No entanto, estudos mostraram seu crescimento em culturas de órgãos, e Tyrrell se perguntou se poderia ser visto sob um microscópio eletrônico.

Eles enviaram amostras para June Almeida, que viu as partículas virais. Ele o descreveu como um vírus da gripe, mas não exatamente o mesmo: havia identificado o que ficou conhecido como o primeiro coronavírus humano.

Winter diz que Almeida já havia visto partículas assim antes, enquanto investigava hepatite em ratos e bronquite infecciosa em galinhas.

No entanto, seu trabalho para uma revista científica foi rejeitado “porque os outros cientistas disseram que as imagens que ela produzia eram apenas imagens ruins de partículas do vírus da gripe”.

Mas a nova descoberta para a cepa B814 foi publicada no British Medical Journal em 1965, e as primeiras fotografias do que viu foram publicadas no Journal of General Virology dois anos depois.

Doutorado e Yoga

Segundo Winter, foram Tyrrell e Almeida, juntamente com o professor Tony Waterson, diretor de St.

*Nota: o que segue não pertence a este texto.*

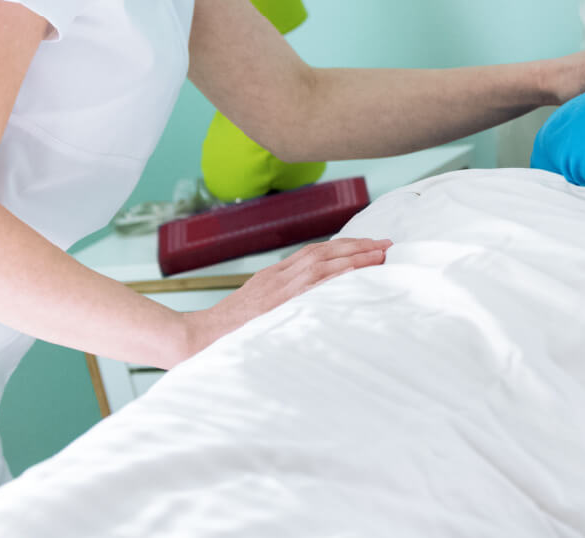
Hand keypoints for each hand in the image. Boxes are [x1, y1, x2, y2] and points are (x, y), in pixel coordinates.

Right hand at [180, 236, 390, 360]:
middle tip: (385, 245)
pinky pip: (315, 284)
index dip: (342, 248)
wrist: (199, 338)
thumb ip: (281, 303)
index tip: (366, 247)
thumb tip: (309, 306)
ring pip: (324, 263)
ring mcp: (280, 289)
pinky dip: (338, 276)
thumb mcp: (256, 310)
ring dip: (355, 257)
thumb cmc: (226, 333)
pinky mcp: (281, 303)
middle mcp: (279, 277)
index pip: (314, 254)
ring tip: (380, 255)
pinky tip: (359, 274)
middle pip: (324, 252)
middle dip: (356, 247)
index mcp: (274, 277)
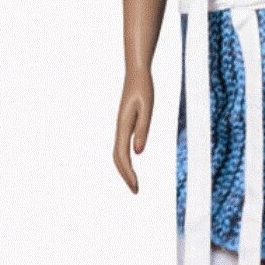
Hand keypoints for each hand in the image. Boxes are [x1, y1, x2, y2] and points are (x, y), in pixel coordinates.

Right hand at [113, 66, 153, 193]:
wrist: (136, 74)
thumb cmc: (143, 89)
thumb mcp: (147, 108)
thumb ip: (143, 129)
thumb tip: (138, 152)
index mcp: (124, 126)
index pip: (122, 155)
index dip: (128, 172)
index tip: (136, 186)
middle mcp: (120, 128)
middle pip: (118, 158)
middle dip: (125, 175)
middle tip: (136, 191)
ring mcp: (122, 127)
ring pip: (118, 153)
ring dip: (125, 169)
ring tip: (134, 182)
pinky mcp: (126, 124)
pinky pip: (122, 146)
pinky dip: (125, 159)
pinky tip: (132, 164)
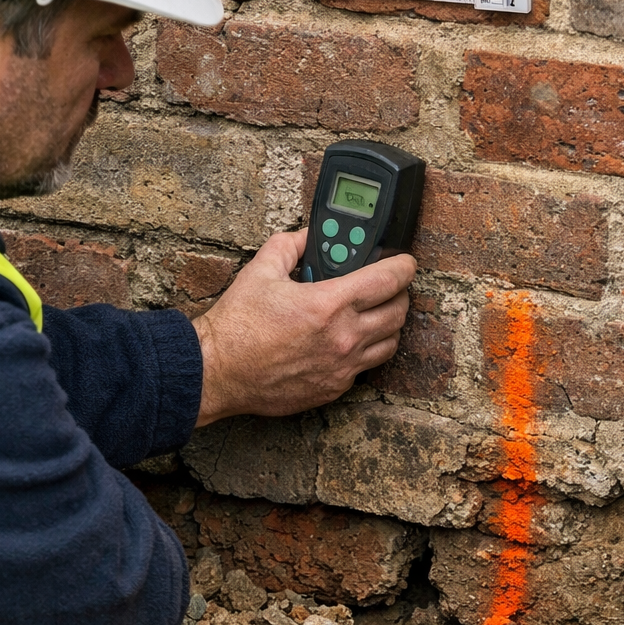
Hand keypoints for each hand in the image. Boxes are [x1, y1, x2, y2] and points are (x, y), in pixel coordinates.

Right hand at [191, 229, 414, 425]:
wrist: (218, 371)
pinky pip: (365, 368)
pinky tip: (347, 341)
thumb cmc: (237, 325)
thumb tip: (309, 236)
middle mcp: (343, 337)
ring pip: (390, 343)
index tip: (404, 262)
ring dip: (387, 325)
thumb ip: (290, 245)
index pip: (390, 280)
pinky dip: (364, 352)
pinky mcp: (334, 388)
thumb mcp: (261, 270)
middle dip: (398, 294)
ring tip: (371, 314)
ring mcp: (342, 367)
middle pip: (399, 312)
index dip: (404, 266)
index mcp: (330, 304)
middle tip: (386, 287)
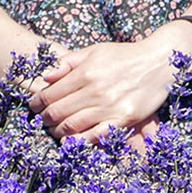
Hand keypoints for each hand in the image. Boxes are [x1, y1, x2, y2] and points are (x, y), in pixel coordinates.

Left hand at [26, 40, 176, 144]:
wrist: (158, 62)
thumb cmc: (124, 56)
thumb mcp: (94, 51)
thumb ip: (68, 62)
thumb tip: (45, 76)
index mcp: (86, 72)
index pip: (51, 94)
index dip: (37, 102)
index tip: (33, 106)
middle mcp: (96, 90)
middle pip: (58, 112)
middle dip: (44, 119)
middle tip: (41, 121)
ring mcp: (110, 107)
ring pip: (73, 126)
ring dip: (58, 132)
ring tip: (54, 131)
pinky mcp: (124, 119)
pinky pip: (96, 135)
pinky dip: (80, 141)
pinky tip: (72, 142)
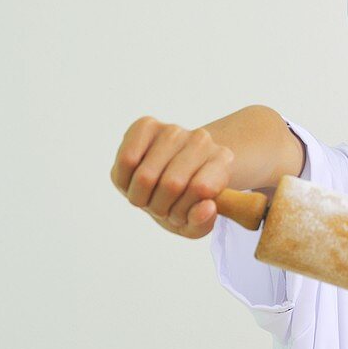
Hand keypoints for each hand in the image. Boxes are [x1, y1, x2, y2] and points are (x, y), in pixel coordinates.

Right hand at [111, 116, 233, 238]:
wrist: (164, 182)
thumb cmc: (182, 202)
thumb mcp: (195, 223)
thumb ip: (202, 222)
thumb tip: (207, 207)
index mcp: (223, 160)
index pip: (200, 189)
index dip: (183, 212)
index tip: (183, 213)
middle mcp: (201, 140)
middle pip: (171, 184)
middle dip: (160, 207)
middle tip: (163, 207)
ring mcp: (174, 130)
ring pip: (146, 176)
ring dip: (141, 198)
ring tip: (150, 197)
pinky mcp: (146, 125)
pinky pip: (127, 160)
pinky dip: (125, 181)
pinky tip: (134, 181)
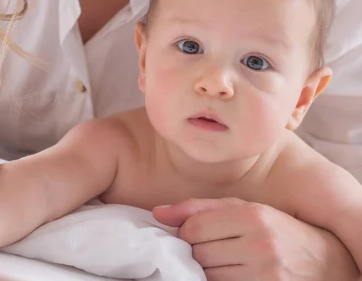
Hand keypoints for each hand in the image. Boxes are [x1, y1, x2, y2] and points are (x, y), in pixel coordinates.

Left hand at [154, 197, 359, 280]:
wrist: (323, 261)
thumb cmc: (277, 228)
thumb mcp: (243, 208)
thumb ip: (199, 208)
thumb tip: (158, 213)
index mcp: (253, 216)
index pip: (194, 228)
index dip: (186, 232)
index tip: (192, 233)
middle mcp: (259, 245)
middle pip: (199, 254)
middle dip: (196, 251)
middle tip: (211, 246)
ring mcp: (264, 275)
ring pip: (208, 275)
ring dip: (207, 269)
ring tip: (224, 259)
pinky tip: (230, 273)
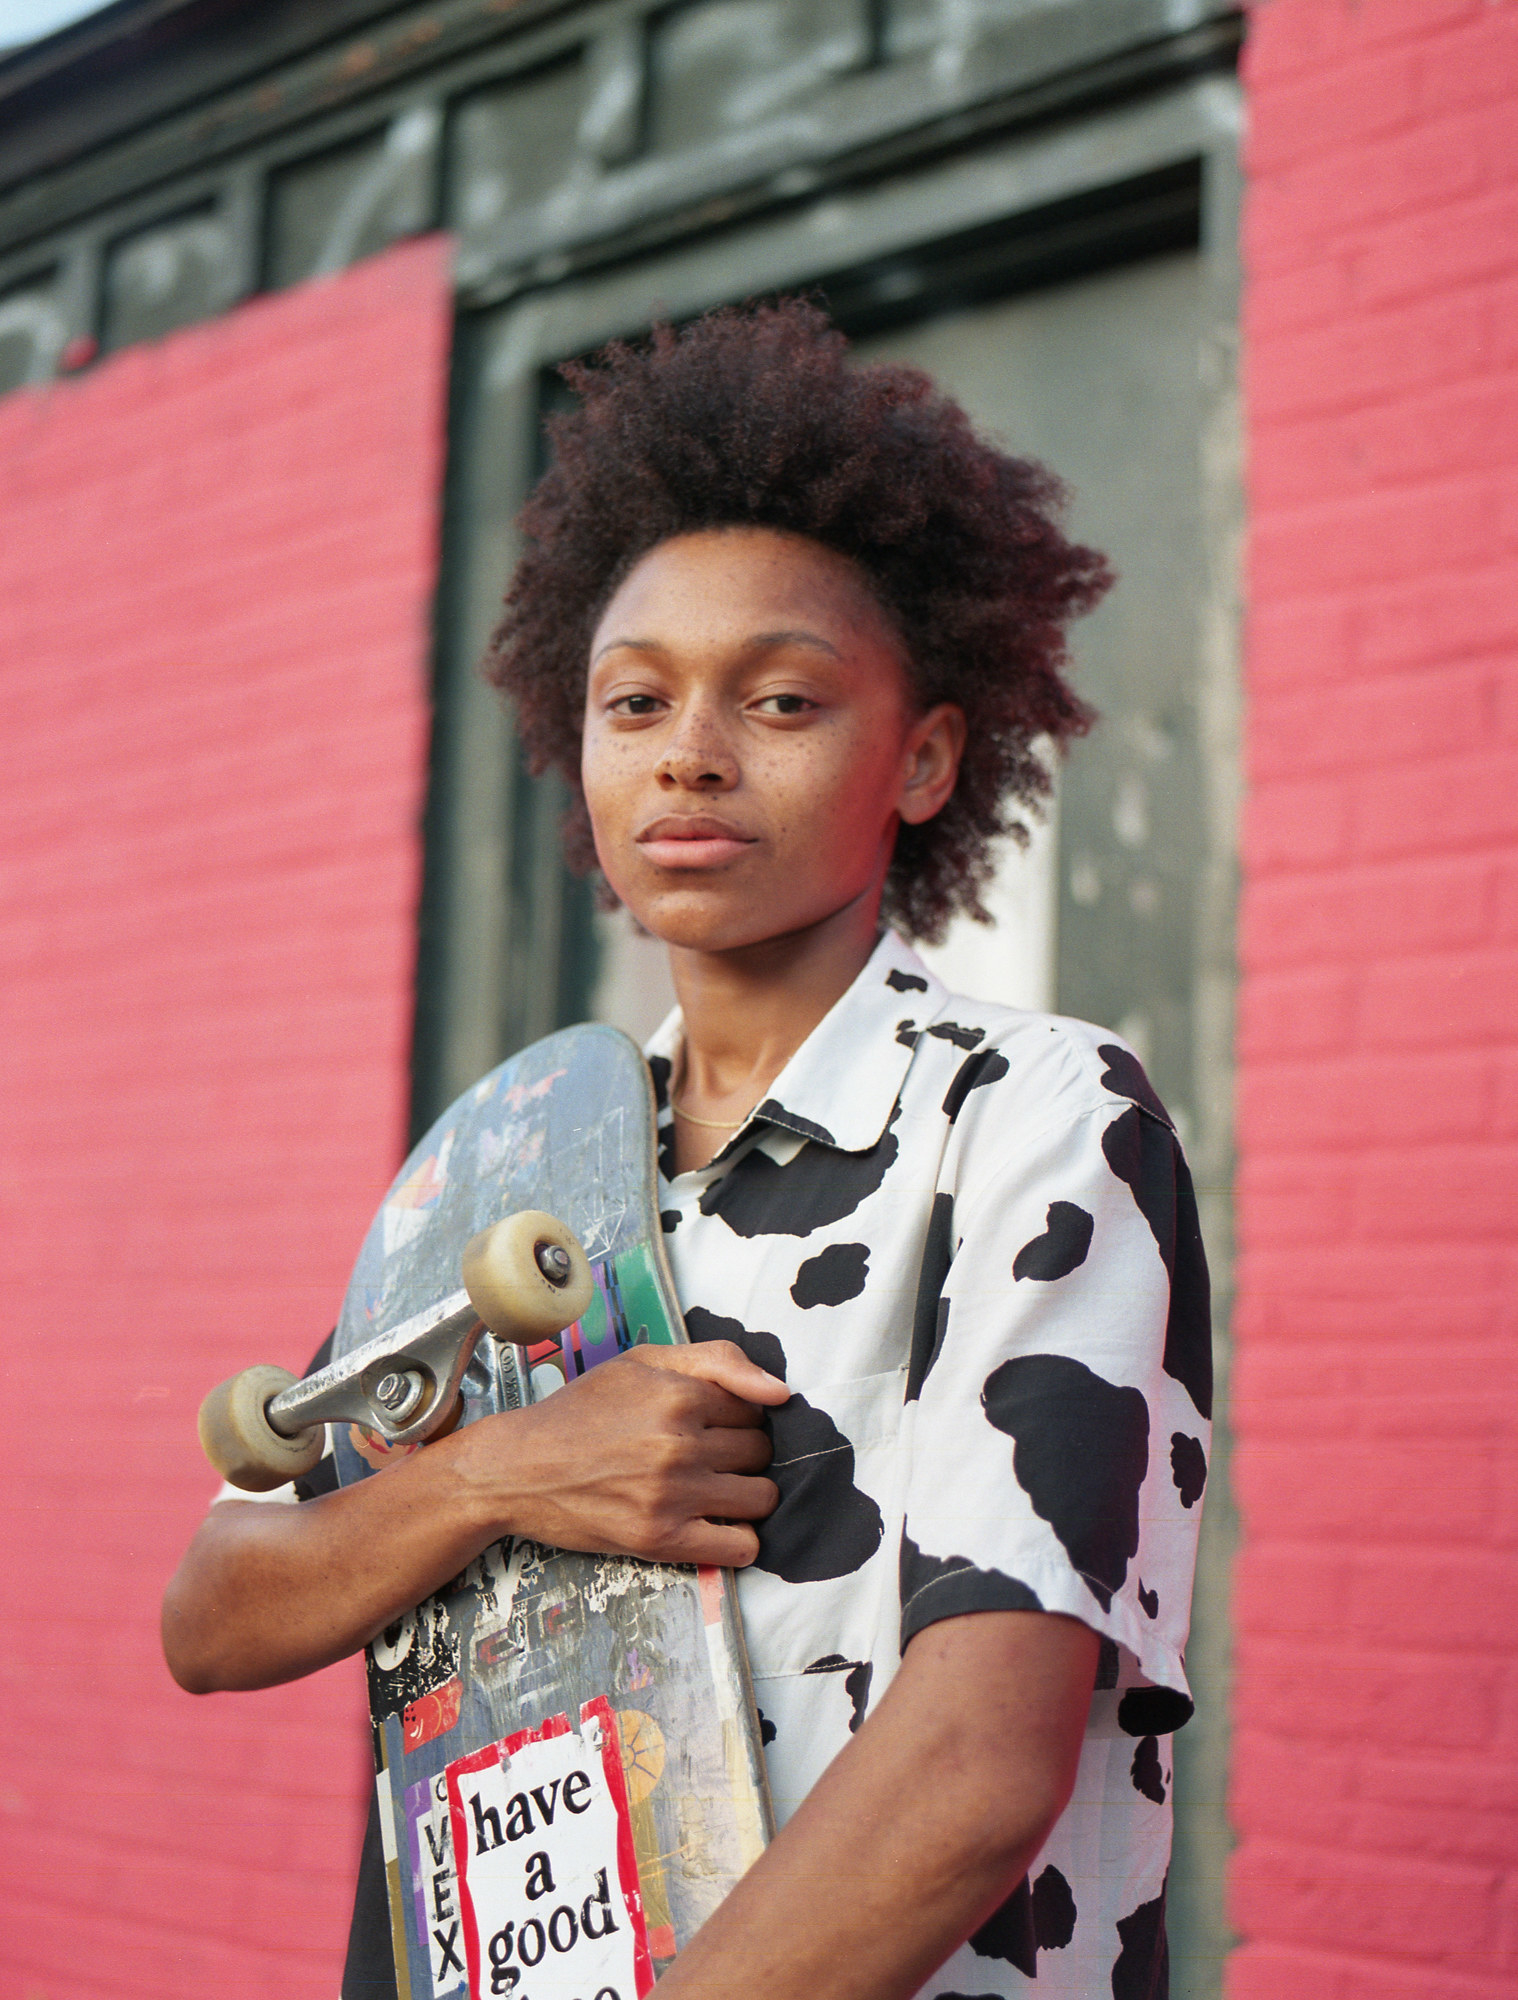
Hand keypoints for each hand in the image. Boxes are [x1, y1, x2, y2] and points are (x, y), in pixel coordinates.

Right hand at [455, 1340, 788, 1567]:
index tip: (712, 1424)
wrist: (516, 1469)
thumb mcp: (641, 1362)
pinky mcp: (661, 1538)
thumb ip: (716, 1361)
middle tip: (706, 1456)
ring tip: (713, 1490)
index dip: (739, 1416)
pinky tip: (715, 1526)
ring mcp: (672, 1495)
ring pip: (760, 1498)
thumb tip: (781, 1391)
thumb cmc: (581, 1412)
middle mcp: (680, 1444)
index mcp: (679, 1395)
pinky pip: (741, 1547)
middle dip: (742, 1453)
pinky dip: (740, 1540)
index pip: (757, 1408)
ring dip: (746, 1495)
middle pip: (761, 1452)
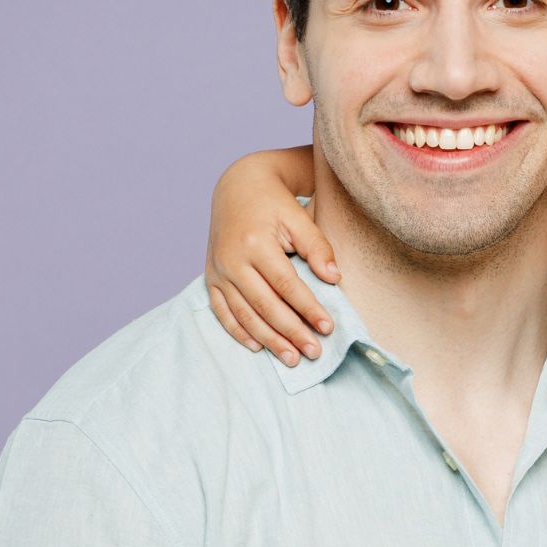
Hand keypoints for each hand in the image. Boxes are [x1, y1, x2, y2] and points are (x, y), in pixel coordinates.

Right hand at [205, 152, 336, 365]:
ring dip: (268, 340)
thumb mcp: (299, 217)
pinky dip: (238, 331)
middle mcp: (232, 260)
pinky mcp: (212, 277)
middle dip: (291, 332)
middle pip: (265, 305)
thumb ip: (317, 247)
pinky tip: (257, 347)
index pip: (286, 285)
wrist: (237, 188)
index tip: (328, 327)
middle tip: (314, 352)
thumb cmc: (274, 204)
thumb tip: (334, 278)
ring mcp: (219, 271)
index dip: (308, 308)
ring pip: (244, 314)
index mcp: (255, 243)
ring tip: (292, 358)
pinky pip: (222, 311)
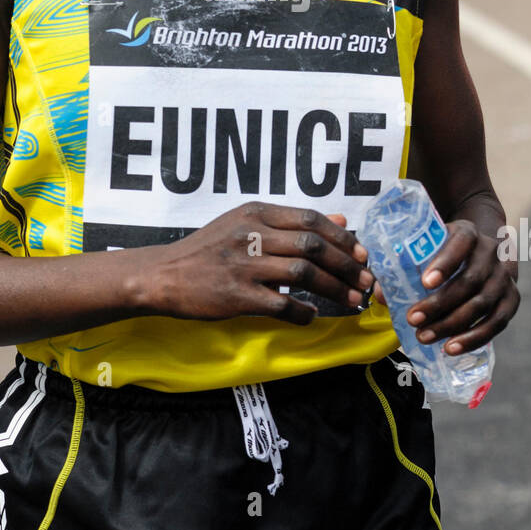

Thomas, que nomeou os coronavírus por causa da coroa em torno da imagem viral.

Mais tarde, Almeida trabalhou na Graduate School of Medicine em Londres, onde obteve um doutorado.

Ele terminou sua carreira no Wellcome Institute, onde várias patentes na área de imagens de vírus ganharam seu nome.

Depois de sair da escola, Almeida tornou-se professora de ioga, mas voltou à virologia como consultora no final dos anos 80, quando ajudou a gravar imagens do vírus HIV.

June Almeida morreu em 2007, aos 77 anos.

Agora, 13 anos após sua morte, ela finalmente está recebendo o reconhecimento que merece como pioneira, cujo trabalho acelerou a compreensão do vírus que está se espalhando pelo mundo.